DEFINITION: The idea that the source of the economic value of a thing is the amount of labor that went into its production.
USAGE: In a general way, the labor theory of value was the original understanding of the source of economic value among the founders of classical economic theory, including Adam Smith and David Ricardo.
However, ever since the clear articulation of the subjective theory of value, developed independently in the 1860s and 1870s by William Stanley Jevons, Carl Menger, and Léon Walras, the labor theory of value has been most closely associated with the name of Karl Marx.
In his economic writings, especially Capital (1867), Marx defends the labor theory of value at great length. In many ways, it constitutes the linchpin of his entire theory of political economy.

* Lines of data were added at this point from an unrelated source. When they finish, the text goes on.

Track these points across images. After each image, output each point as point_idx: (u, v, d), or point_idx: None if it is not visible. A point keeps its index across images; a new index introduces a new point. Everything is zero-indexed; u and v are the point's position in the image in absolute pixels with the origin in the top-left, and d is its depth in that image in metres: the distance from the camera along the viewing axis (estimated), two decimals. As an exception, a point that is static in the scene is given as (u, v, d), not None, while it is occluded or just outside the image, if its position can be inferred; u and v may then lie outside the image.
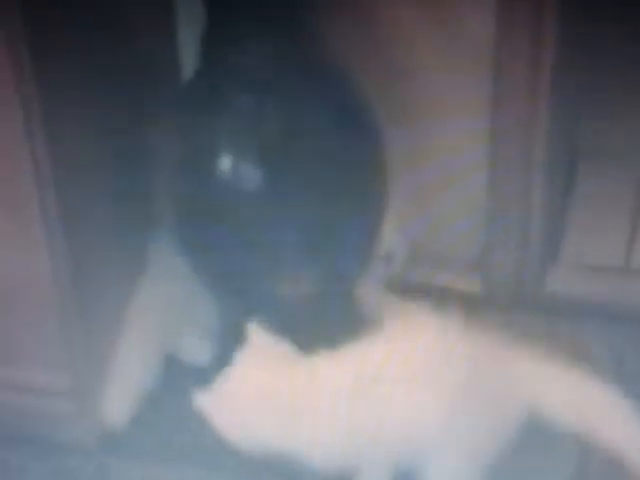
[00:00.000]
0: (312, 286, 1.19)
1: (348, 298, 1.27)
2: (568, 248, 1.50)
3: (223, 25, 1.10)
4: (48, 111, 1.04)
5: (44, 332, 1.18)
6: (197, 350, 1.27)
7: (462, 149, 1.33)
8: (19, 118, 1.02)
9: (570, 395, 1.11)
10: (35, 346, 1.20)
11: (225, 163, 1.11)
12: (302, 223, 1.13)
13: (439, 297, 1.34)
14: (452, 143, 1.32)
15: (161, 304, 1.29)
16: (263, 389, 1.09)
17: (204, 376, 1.09)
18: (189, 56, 1.26)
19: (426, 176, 1.34)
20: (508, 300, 1.39)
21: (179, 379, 1.29)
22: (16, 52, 0.99)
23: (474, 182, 1.34)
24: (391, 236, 1.31)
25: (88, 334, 1.20)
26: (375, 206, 1.20)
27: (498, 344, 1.14)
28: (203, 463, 1.26)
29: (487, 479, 1.10)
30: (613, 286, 1.40)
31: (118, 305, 1.27)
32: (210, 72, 1.14)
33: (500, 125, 1.28)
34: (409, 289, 1.35)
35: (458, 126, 1.30)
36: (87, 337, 1.20)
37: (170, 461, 1.28)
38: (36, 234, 1.09)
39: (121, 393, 1.25)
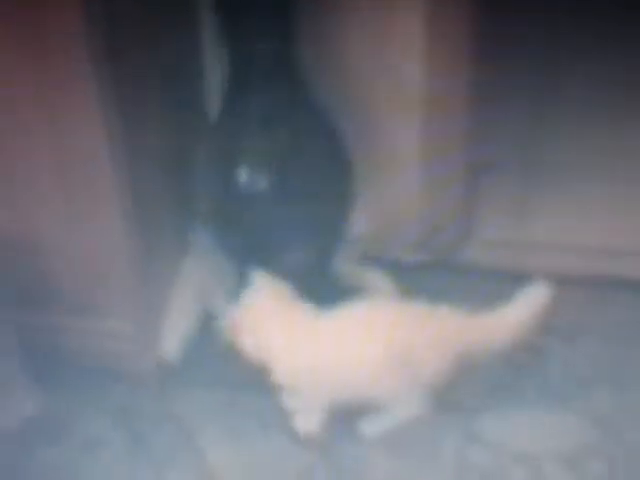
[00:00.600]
0: (307, 257, 1.68)
1: (329, 267, 1.77)
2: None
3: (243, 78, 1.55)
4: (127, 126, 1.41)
5: (115, 289, 1.56)
6: (224, 307, 1.61)
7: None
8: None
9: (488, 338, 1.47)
10: (106, 299, 1.57)
11: (242, 175, 1.57)
12: (299, 217, 1.60)
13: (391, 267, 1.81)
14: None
15: (199, 274, 1.75)
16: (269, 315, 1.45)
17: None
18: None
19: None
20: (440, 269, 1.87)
21: (213, 327, 1.61)
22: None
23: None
24: (358, 223, 1.78)
25: (148, 292, 1.60)
26: (347, 203, 1.69)
27: (434, 306, 1.46)
28: (246, 388, 1.56)
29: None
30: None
31: (170, 273, 1.71)
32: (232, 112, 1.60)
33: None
34: (369, 261, 1.82)
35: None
36: (147, 294, 1.60)
37: (217, 387, 1.61)
38: (114, 217, 1.46)
39: (173, 336, 1.68)
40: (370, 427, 1.52)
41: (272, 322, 1.45)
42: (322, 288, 1.65)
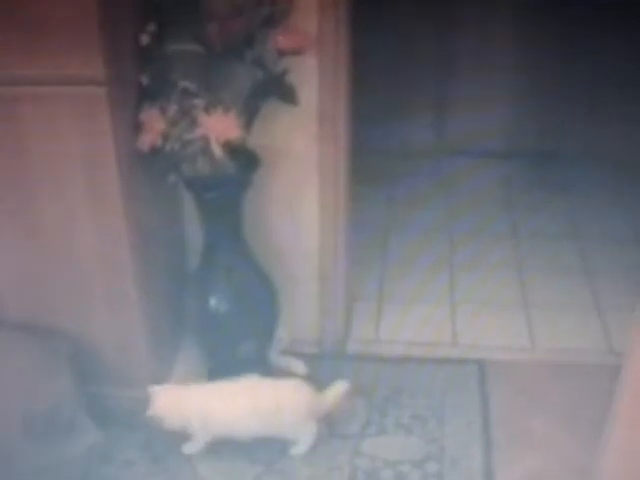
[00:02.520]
0: (252, 349, 2.71)
1: (266, 356, 2.80)
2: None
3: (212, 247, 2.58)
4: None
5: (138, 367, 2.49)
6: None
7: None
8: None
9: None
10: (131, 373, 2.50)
11: (212, 302, 2.60)
12: (248, 325, 2.63)
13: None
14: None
15: (187, 360, 2.73)
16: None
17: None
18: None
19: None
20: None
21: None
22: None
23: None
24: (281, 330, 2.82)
25: (158, 370, 2.55)
26: (275, 317, 2.74)
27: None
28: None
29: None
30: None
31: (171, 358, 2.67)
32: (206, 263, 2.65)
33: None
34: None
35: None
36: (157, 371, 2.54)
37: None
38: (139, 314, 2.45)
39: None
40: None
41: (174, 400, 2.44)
42: (260, 369, 2.66)
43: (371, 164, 3.81)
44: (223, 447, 2.47)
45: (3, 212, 2.33)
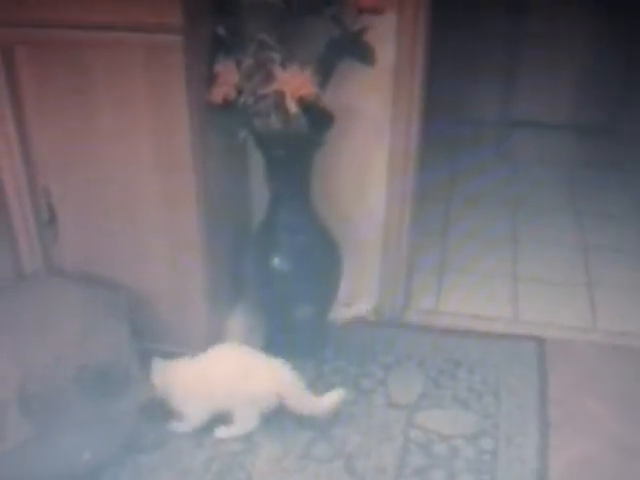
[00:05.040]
0: (311, 313, 2.69)
1: (322, 321, 2.78)
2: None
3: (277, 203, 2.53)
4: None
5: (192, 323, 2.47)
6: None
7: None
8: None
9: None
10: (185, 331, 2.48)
11: (275, 261, 2.55)
12: (309, 287, 2.61)
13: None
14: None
15: (242, 320, 2.69)
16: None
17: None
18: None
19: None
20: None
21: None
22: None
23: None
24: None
25: (212, 327, 2.51)
26: (337, 280, 2.71)
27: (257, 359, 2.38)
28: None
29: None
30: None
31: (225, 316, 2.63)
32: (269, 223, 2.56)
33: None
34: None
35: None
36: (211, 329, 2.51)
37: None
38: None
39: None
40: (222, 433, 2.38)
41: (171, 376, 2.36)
42: (319, 334, 2.68)
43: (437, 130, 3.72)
44: (275, 413, 2.43)
45: (69, 161, 2.32)
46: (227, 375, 2.35)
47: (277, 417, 2.42)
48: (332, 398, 2.39)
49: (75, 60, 2.15)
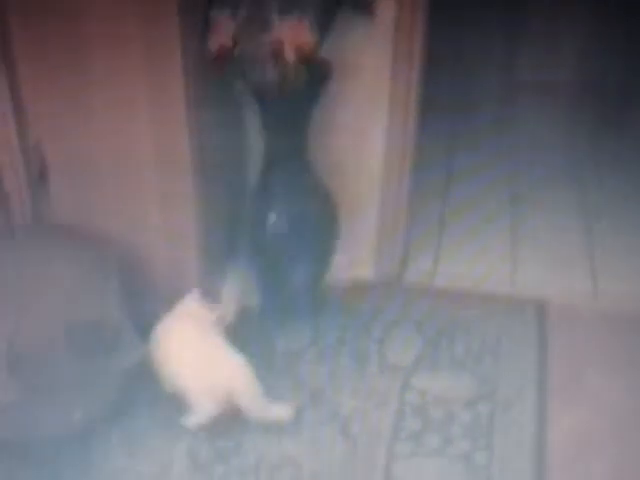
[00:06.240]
0: (308, 274, 2.62)
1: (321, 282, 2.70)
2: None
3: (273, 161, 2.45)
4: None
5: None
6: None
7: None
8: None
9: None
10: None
11: (271, 219, 2.49)
12: (305, 248, 2.54)
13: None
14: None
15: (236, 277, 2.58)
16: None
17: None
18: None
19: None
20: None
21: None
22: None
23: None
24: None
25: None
26: (333, 241, 2.66)
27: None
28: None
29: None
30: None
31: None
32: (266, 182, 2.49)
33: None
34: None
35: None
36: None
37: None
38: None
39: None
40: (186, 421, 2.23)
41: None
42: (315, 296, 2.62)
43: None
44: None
45: (62, 116, 2.27)
46: (185, 356, 2.28)
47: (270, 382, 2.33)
48: (284, 410, 2.25)
49: (69, 12, 2.11)
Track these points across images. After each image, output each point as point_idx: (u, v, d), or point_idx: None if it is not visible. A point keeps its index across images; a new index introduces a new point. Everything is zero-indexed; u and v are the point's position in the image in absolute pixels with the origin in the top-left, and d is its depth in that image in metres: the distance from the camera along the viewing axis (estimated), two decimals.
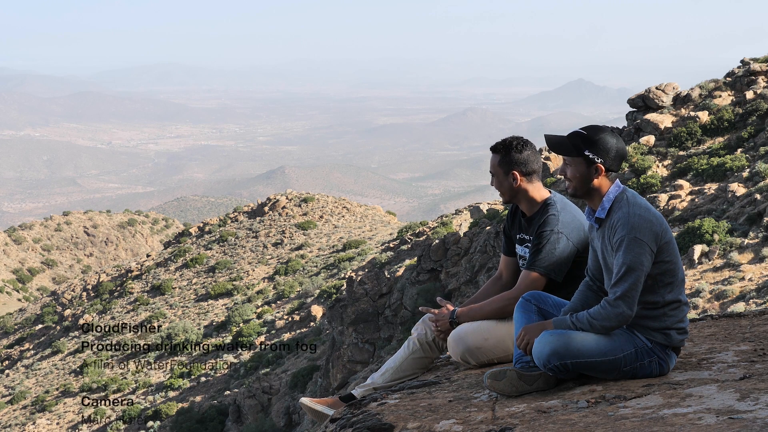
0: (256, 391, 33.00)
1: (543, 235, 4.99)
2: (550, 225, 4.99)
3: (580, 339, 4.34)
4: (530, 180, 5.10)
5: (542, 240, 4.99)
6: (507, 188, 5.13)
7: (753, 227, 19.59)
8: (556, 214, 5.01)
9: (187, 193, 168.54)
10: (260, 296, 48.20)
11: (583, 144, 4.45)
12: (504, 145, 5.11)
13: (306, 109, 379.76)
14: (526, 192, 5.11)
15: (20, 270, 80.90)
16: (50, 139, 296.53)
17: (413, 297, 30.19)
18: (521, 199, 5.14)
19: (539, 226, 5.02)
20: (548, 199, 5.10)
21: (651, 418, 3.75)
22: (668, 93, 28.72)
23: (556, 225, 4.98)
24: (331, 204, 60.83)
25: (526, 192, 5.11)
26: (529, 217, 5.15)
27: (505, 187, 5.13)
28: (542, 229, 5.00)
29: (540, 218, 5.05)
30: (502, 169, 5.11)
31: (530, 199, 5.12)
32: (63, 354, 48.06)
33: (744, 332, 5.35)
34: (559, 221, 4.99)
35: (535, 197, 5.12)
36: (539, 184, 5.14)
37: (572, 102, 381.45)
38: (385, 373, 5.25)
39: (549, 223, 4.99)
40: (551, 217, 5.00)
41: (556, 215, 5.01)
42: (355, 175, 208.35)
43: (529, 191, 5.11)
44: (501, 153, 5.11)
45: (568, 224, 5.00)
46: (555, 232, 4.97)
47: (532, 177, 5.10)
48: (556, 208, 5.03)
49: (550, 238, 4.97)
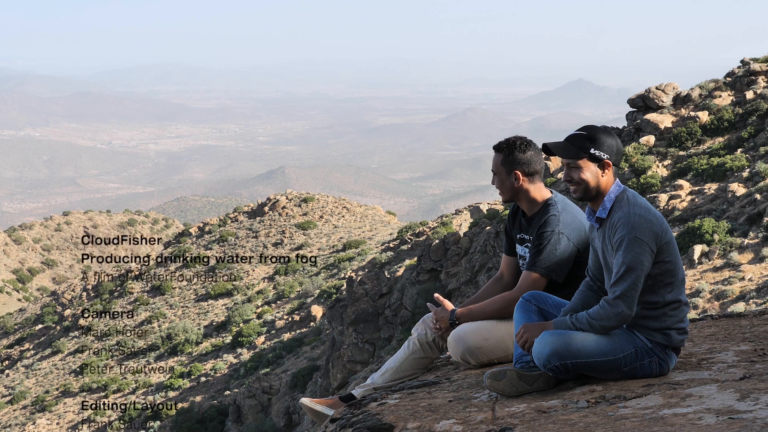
0: (256, 391, 33.00)
1: (544, 235, 4.98)
2: (551, 225, 4.98)
3: (580, 339, 4.34)
4: (532, 180, 5.09)
5: (543, 240, 4.98)
6: (508, 187, 5.12)
7: (753, 227, 19.60)
8: (557, 214, 5.00)
9: (187, 193, 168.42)
10: (260, 296, 48.22)
11: (587, 143, 4.45)
12: (507, 145, 5.10)
13: (306, 109, 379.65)
14: (528, 192, 5.10)
15: (20, 270, 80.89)
16: (50, 139, 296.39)
17: (413, 297, 30.18)
18: (522, 198, 5.13)
19: (540, 226, 5.02)
20: (549, 200, 5.09)
21: (651, 418, 3.75)
22: (668, 93, 28.72)
23: (557, 225, 4.98)
24: (331, 204, 60.83)
25: (527, 192, 5.10)
26: (530, 217, 5.14)
27: (507, 187, 5.12)
28: (543, 229, 4.99)
29: (541, 219, 5.04)
30: (505, 168, 5.10)
31: (531, 199, 5.11)
32: (63, 354, 48.07)
33: (744, 332, 5.35)
34: (560, 222, 4.98)
35: (536, 197, 5.11)
36: (541, 184, 5.13)
37: (572, 102, 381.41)
38: (385, 373, 5.25)
39: (550, 224, 4.99)
40: (552, 217, 5.00)
41: (557, 215, 5.00)
42: (355, 175, 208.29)
43: (530, 191, 5.10)
44: (504, 152, 5.10)
45: (569, 224, 4.99)
46: (556, 232, 4.96)
47: (534, 177, 5.09)
48: (557, 209, 5.02)
49: (551, 239, 4.96)
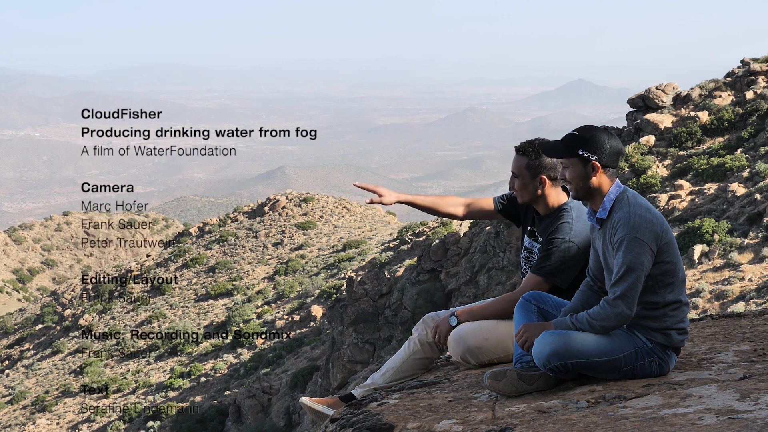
0: (256, 391, 32.99)
1: (554, 242, 4.96)
2: (562, 233, 4.96)
3: (581, 339, 4.34)
4: (555, 185, 5.06)
5: (553, 247, 4.96)
6: (531, 191, 5.06)
7: (753, 227, 19.60)
8: (570, 222, 4.98)
9: (187, 193, 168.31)
10: (260, 296, 48.22)
11: (576, 144, 4.45)
12: (534, 148, 5.01)
13: (306, 109, 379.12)
14: (548, 197, 5.06)
15: (20, 270, 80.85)
16: (50, 139, 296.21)
17: (413, 297, 30.18)
18: (540, 202, 5.09)
19: (551, 231, 5.00)
20: (564, 205, 5.06)
21: (651, 418, 3.75)
22: (668, 93, 28.72)
23: (569, 234, 4.95)
24: (331, 204, 60.81)
25: (547, 197, 5.06)
26: (542, 216, 5.13)
27: (530, 190, 5.05)
28: (554, 236, 4.97)
29: (553, 224, 5.02)
30: (529, 172, 5.03)
31: (549, 204, 5.08)
32: (63, 354, 48.08)
33: (744, 332, 5.35)
34: (572, 230, 4.96)
35: (554, 203, 5.08)
36: (560, 189, 5.11)
37: (572, 102, 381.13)
38: (386, 374, 5.25)
39: (562, 231, 4.96)
40: (565, 225, 4.97)
41: (570, 223, 4.97)
42: (355, 175, 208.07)
43: (550, 196, 5.07)
44: (531, 156, 5.02)
45: (580, 234, 4.96)
46: (567, 240, 4.95)
47: (556, 182, 5.06)
48: (570, 216, 5.00)
49: (561, 246, 4.94)
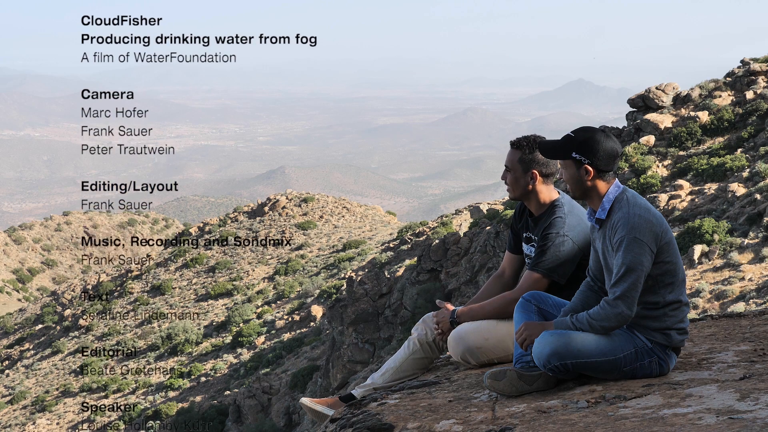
0: (256, 391, 32.99)
1: (549, 237, 4.98)
2: (556, 227, 4.98)
3: (581, 339, 4.34)
4: (546, 181, 5.08)
5: (547, 242, 4.98)
6: (522, 186, 5.08)
7: (753, 227, 19.60)
8: (563, 216, 5.00)
9: (187, 193, 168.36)
10: (260, 296, 48.21)
11: (571, 146, 4.46)
12: (528, 143, 5.04)
13: (306, 109, 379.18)
14: (539, 193, 5.08)
15: (20, 270, 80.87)
16: (50, 139, 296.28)
17: (413, 297, 30.18)
18: (532, 199, 5.11)
19: (545, 227, 5.02)
20: (556, 201, 5.08)
21: (651, 418, 3.75)
22: (668, 93, 28.72)
23: (563, 228, 4.98)
24: (331, 204, 60.82)
25: (538, 193, 5.08)
26: (536, 217, 5.14)
27: (521, 185, 5.07)
28: (548, 231, 5.00)
29: (547, 220, 5.04)
30: (521, 166, 5.05)
31: (540, 200, 5.10)
32: (63, 354, 48.07)
33: (744, 332, 5.35)
34: (566, 224, 4.98)
35: (545, 199, 5.09)
36: (552, 186, 5.13)
37: (572, 102, 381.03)
38: (386, 374, 5.25)
39: (555, 226, 4.98)
40: (558, 219, 5.00)
41: (563, 218, 5.00)
42: (355, 175, 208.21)
43: (541, 192, 5.08)
44: (524, 150, 5.05)
45: (574, 227, 4.99)
46: (561, 234, 4.97)
47: (548, 179, 5.08)
48: (563, 211, 5.02)
49: (555, 241, 4.96)
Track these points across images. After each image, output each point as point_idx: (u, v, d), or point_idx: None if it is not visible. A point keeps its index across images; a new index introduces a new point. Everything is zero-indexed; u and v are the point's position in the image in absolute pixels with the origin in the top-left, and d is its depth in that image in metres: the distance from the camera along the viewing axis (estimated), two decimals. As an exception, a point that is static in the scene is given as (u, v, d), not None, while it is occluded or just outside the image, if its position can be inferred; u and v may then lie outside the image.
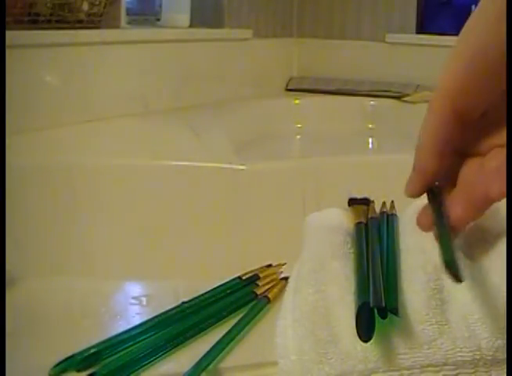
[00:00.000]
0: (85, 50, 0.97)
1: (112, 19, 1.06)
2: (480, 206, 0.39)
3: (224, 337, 0.38)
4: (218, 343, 0.37)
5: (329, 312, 0.36)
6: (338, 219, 0.47)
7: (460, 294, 0.36)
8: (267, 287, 0.44)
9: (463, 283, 0.37)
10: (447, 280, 0.37)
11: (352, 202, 0.49)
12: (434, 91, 0.43)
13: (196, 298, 0.43)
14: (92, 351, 0.36)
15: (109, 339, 0.38)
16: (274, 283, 0.45)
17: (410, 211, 0.47)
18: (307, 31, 1.55)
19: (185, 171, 0.77)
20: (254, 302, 0.42)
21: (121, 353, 0.37)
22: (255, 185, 0.79)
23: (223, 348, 0.37)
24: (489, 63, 0.39)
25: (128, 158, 0.81)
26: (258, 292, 0.43)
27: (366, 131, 1.36)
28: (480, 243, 0.42)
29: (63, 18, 0.95)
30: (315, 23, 1.55)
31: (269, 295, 0.43)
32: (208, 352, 0.36)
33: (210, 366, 0.36)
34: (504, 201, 0.45)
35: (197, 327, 0.39)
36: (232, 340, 0.38)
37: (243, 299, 0.43)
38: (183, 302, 0.42)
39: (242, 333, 0.39)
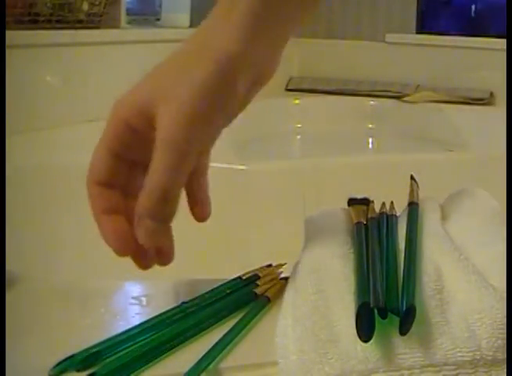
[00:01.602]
0: (85, 50, 0.97)
1: (112, 19, 1.07)
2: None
3: (224, 337, 0.38)
4: (217, 343, 0.37)
5: (329, 312, 0.36)
6: (338, 219, 0.47)
7: (460, 295, 0.36)
8: (267, 286, 0.44)
9: (463, 284, 0.37)
10: (447, 281, 0.37)
11: (352, 202, 0.49)
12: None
13: (196, 298, 0.43)
14: (92, 351, 0.36)
15: (109, 339, 0.38)
16: (274, 283, 0.45)
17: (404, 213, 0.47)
18: (307, 31, 1.55)
19: (185, 171, 0.77)
20: (254, 302, 0.42)
21: (121, 353, 0.37)
22: (255, 185, 0.79)
23: (223, 348, 0.37)
24: None
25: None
26: (258, 292, 0.43)
27: (366, 131, 1.36)
28: (479, 243, 0.42)
29: (63, 18, 0.95)
30: (315, 23, 1.55)
31: (269, 295, 0.43)
32: (208, 352, 0.36)
33: (211, 366, 0.36)
34: (504, 202, 0.45)
35: (197, 327, 0.39)
36: (232, 340, 0.38)
37: (243, 299, 0.43)
38: (183, 302, 0.42)
39: (242, 333, 0.39)
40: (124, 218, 0.42)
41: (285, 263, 0.47)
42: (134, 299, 0.45)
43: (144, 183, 0.39)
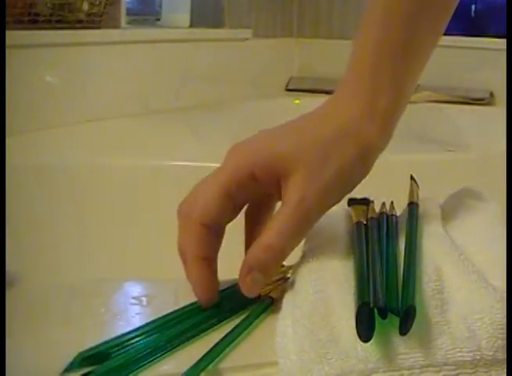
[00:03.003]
0: (85, 50, 0.97)
1: (112, 19, 1.07)
2: None
3: (225, 337, 0.38)
4: (218, 343, 0.37)
5: (329, 312, 0.36)
6: (338, 219, 0.47)
7: (460, 295, 0.36)
8: (270, 287, 0.44)
9: (463, 284, 0.37)
10: (447, 281, 0.37)
11: (352, 202, 0.49)
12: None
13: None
14: (93, 352, 0.36)
15: (110, 341, 0.37)
16: (278, 283, 0.45)
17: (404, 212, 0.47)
18: (307, 31, 1.55)
19: (185, 171, 0.77)
20: (257, 303, 0.42)
21: (119, 354, 0.37)
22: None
23: (224, 349, 0.37)
24: None
25: (128, 158, 0.82)
26: (262, 293, 0.43)
27: (366, 131, 1.35)
28: (479, 243, 0.42)
29: (63, 18, 0.95)
30: (315, 23, 1.55)
31: (273, 296, 0.43)
32: (208, 352, 0.36)
33: (210, 367, 0.36)
34: (504, 202, 0.45)
35: (198, 328, 0.39)
36: (233, 340, 0.38)
37: (245, 300, 0.42)
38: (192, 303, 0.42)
39: (244, 333, 0.39)
40: (211, 265, 0.42)
41: (284, 265, 0.47)
42: (134, 299, 0.45)
43: (261, 236, 0.41)
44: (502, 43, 1.21)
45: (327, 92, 1.44)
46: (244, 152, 0.43)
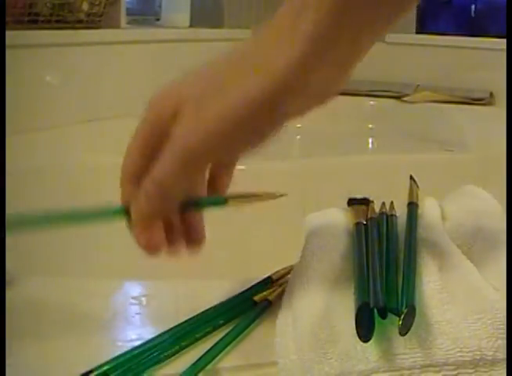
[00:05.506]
0: (85, 50, 0.97)
1: (112, 19, 1.07)
2: None
3: (223, 338, 0.38)
4: (216, 344, 0.37)
5: (329, 312, 0.36)
6: (338, 219, 0.47)
7: (460, 295, 0.36)
8: (269, 291, 0.44)
9: (463, 284, 0.37)
10: (447, 281, 0.37)
11: (352, 202, 0.49)
12: None
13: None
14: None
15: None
16: (274, 288, 0.44)
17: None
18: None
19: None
20: (255, 307, 0.42)
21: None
22: (254, 185, 0.79)
23: (222, 350, 0.37)
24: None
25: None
26: (260, 297, 0.43)
27: (366, 131, 1.36)
28: (479, 242, 0.42)
29: (63, 18, 0.95)
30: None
31: (270, 298, 0.43)
32: (206, 353, 0.36)
33: (209, 367, 0.36)
34: (504, 202, 0.45)
35: (193, 336, 0.39)
36: (231, 341, 0.38)
37: (243, 307, 0.42)
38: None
39: (241, 335, 0.39)
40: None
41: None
42: (134, 299, 0.45)
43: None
44: (502, 43, 1.21)
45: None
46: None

The truth of this claim may best be seen by means of the following chain of reasoning:
Marx’s labor theory of value forms the foundation of his concept of “surplus value,” which is basically the notion of “profit” reinterpreted as rightfully belonging to the worker, rather than the owner.
The idea of surplus theory, in turn, is the basis for the claim that the system of capitalist production unjustly “exploits” the working class.
Finally, the idea of unjust exploitation legitimates the call for violent communist revolution and dictatorship of the proletariat.
The labor theory of value contains fatal conceptual flaws. A moment’s thought is sufficient to reveal that there is no necessary link between the labor necessary to produce a commodity and its economic value.
Otherwise, the uninspired but industrious artist starving in his garret would be able to command a good price for the unwanted canvases he produces with so much toil.